• EXTRACT PROVIDED:
An interview with M John Harrison by Jonathan Lethem, done earlier this year at Festival Internacional de Literatura de Buenos Aires; scroll down for the (original) version in English. (Hat-tip to the man himself for linking to it.)
I recall joking to a colleague a few years back that part of me wished Harrison wrote social theory rather than science fiction. The real joke being upon me, of course, in that he kind of always-already has been writing social theory:
The breaking of forms came later, out of a desire to test the limits and traumatise the reader’s assumptions about what a story is. I deliberately refused plot and closure. I bricolaged one genre or form on to another. I asked questions like: What would happen if I took the horror out of a horror story but left everything else in? I was concerned with doing damage to the foundational structures of fiction (causality, linearity, “character development”, etc), not to game them on behalf of fresh “twists”, or to toy with readerly expectations in the traditionally “experimental” ways. (Experimental Modernism is by now, after all, a genre of its own. It’s as old and over-developed as sci-fi, divided into easily-recognisable subgenres. There are rules to follow, textual markers to be laid down, easter eggs to be hidden for the knowing reader.)
[…]
People talk about science fiction as if it’s an end-product, an aim in itself. (In fact that’s almost a definition of the difference between genre SF and SF written from outside the genre: in the latter, “SFness” is a secondary product.) But for me SF isn’t a kind of content—it’s a vehicle, which on one day might be ideal for my purposes, and on another quite useless for them. I’m a writer: my voice and my concerns are what count, not that I write science fiction (or literary fiction or any other genre). I don’t, these days, make much of a distinction between genres. You choose one or another because it gives you the best chance to manage and present the themes of the story. Or, if one alone won’t do, you pick and mix. Every story an act of bricolage. Soon you find you have a voice of your own, and you want people to read for that, not for the nearest genre it resembles.

• INFORMATION PROVIDED:
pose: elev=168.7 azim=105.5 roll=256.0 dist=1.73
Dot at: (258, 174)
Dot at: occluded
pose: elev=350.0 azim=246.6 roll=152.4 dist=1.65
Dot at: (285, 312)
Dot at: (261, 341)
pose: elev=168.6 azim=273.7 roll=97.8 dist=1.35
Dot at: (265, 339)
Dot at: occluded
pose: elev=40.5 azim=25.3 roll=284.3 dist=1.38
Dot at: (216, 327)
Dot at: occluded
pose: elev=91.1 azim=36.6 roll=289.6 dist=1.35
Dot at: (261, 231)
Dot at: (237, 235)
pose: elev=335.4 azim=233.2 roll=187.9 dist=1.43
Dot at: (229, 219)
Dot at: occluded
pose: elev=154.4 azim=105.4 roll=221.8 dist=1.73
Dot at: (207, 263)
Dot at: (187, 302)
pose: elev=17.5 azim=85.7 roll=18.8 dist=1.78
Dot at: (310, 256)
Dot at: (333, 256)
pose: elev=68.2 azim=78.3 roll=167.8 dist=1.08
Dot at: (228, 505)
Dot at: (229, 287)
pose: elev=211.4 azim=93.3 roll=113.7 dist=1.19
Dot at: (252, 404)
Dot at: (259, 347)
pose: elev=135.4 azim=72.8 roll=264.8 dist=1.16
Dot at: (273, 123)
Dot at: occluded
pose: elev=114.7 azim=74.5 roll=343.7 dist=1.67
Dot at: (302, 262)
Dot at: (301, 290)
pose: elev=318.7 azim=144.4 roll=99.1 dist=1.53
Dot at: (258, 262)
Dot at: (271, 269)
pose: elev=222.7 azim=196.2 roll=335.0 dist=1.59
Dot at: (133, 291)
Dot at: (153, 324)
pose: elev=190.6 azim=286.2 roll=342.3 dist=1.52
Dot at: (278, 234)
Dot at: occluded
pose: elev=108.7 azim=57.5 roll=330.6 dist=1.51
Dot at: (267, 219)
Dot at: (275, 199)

• GIVEN INSTRUCTION A: In the interview excerpt, write out the passage from "An interview with" to "linking to it.)".
• GIVEN INSTRUCTION B: In the interview excerpt, list the foundational structures of fiction that Harrison names in parentheses as the ones he wanted to damage.
• GIVEN INSTRUCTION C:
Answer these questions from the interview excerpt.
(i) At which festival was the interview done?
(ii) According to Harrison, Experimental Modernism is as old and over-developed as what?
(iii) If science fiction is not a kind of content for Harrison, what does he call it instead?
The records were taken from a separate source and are unrelated to the text.

• EXERCISE OUTPUT A:
An interview with M John Harrison by Jonathan Lethem, done earlier this year at Festival Internacional de Literatura de Buenos Aires; scroll down for the (original) version in English. (Hat-tip to the man himself for linking to it.)

• EXERCISE OUTPUT B:
causality
linearity
"character development"

• EXERCISE OUTPUT C:
(i) Festival Internacional de Literatura de Buenos Aires
(ii) Sci-fi
(iii) A vehicle